Wednesday, May 6, 2009

The short film that spawned the great-looking District 9

Last week, I posted a new trailer for Neill Blomkamp's pseudo-documentary-style science fiction flick District 9, which anyone who has seen X-Men Origins: Wolverine in theaters has already caught on the big screen. District 9 has been high on my intrigue scale for months now, and is even more so atop now that the teaser trailer is out and about. And looking awesome, a profound, thoughtful, patient take on the same handheld camera conceit that Cloverfield kicked into overdrive so well.

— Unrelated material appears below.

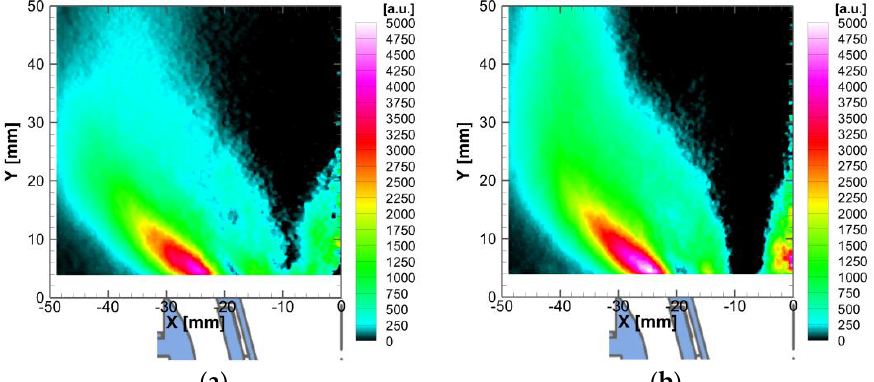
Figure 17. Deconvoluted OH* distribution under cruise conditions: ( a ) case P and ( b ) case M. (Illustration of the burner exit section is superimposed beneath the horizontal axis).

After researching District 9 over the past week, to obtain as much info as possible, I've uncovered that the film, executive produced by Peter Jackson (Lord of the Rings mastermind), is actually an expanded, bigger-budgeted spin on Blomkamp's 2005 short film Alive in Joburg, a commentary on the Apartheid in South Africa set against the aftermath of an alien invasion. The government has forced the now-residential extraterrestrials into servitude, not exactly what the aliens came to Earth in hopes of. The ETs are looked down upon as smelly, unwelcome, and inferior. That opinion serving as a newfound line of commonality between once-bickering races and social classes, all at the expense of the unassuming aliens.

Blomkamp's short film is available on Youtube, thankfully, and it's quite good. Give it a look, it's hardly seven minutes long:


Now, for comparison's sake, here's the new District 9 teaser:


District 9 hits screens on August 14. I'll be there, possibly at a midnight showing if any are scheduled.